A flag thought to have belonged to Stephen the Great, recovered by the Romanian state from the Zografu Monastery, in Greece, in 1917 and restored in the past seven years, will be on display, as of today, at the National Museum of Romanian History (MNIR). The flag will be on display throughout July, within the micro-exhibition series “Exhibit of the Month”. The exhibition opens today, at 11am, in the presence of the French ambassador, Henri Paul, and the Moldovan ambassador, Iurie Renita, as well as representatives of the Ministry of Culture and National Heritage.
The exhibit in question is a 15th-century Byzantine embroidery, which depicts Saint George, a symbol of military victory. The iconography and the dating of the piece led, initially, to the mistaken belief that it was a battle standard from Prince Stephen the Great’s day, but the absence of the Moldavian emblem, which is usually featured on military standards, contradicts this hypothesis.
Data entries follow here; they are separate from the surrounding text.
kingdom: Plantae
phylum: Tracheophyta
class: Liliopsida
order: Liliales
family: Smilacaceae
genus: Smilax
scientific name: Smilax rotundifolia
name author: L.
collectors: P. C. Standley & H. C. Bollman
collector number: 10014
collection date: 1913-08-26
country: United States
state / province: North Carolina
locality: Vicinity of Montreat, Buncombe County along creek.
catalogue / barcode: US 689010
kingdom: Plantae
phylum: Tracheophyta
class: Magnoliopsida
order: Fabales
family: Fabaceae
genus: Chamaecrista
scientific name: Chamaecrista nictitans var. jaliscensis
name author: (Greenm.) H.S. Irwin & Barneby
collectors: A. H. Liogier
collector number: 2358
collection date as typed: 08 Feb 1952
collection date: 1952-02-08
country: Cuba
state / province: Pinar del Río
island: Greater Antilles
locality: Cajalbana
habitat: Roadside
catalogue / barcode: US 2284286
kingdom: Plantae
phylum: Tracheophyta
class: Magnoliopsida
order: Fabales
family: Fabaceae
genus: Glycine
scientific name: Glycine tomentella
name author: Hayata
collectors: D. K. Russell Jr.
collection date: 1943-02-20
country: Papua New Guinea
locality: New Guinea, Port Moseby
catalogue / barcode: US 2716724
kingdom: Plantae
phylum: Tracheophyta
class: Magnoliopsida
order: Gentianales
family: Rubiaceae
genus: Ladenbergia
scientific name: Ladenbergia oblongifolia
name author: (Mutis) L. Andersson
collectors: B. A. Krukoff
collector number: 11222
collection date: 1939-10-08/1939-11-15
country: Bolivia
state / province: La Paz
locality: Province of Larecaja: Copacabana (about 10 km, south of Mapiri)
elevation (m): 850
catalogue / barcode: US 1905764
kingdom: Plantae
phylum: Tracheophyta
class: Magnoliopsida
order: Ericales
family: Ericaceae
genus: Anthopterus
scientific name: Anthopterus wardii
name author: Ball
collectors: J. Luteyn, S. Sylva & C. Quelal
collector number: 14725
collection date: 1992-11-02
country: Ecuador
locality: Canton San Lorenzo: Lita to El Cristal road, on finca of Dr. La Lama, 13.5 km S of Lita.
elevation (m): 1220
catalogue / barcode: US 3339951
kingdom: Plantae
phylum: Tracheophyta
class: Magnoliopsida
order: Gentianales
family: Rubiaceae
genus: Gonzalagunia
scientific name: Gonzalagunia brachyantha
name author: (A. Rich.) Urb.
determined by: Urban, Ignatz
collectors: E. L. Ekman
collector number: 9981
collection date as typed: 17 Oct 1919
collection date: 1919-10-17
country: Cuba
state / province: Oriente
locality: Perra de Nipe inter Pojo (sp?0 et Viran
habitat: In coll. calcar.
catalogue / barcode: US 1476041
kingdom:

In the spring of 1917, while Romania was at war, by the effort of the Romanian consul in Thessaloniki, G. C. Ionescu, and with the help of the French general Maurice Sarrail, the commander of the allied armies in Thessaloniki, the Kingdom of Romania managed to recover this precious artefact from the Zografu Monastery on Mount Athos.
According to the director of MNIR, Ernest Oberlander-Tarnoveanu, the flag was “in a deplorable state” when it was recovered and it remained so until it was restored by MNIR, for seven and a half years, on funds of several dozen thousands euros, allotted from the institution’s own budget. The standard was added to the MNIR collection on the founding of the museum, in 1970.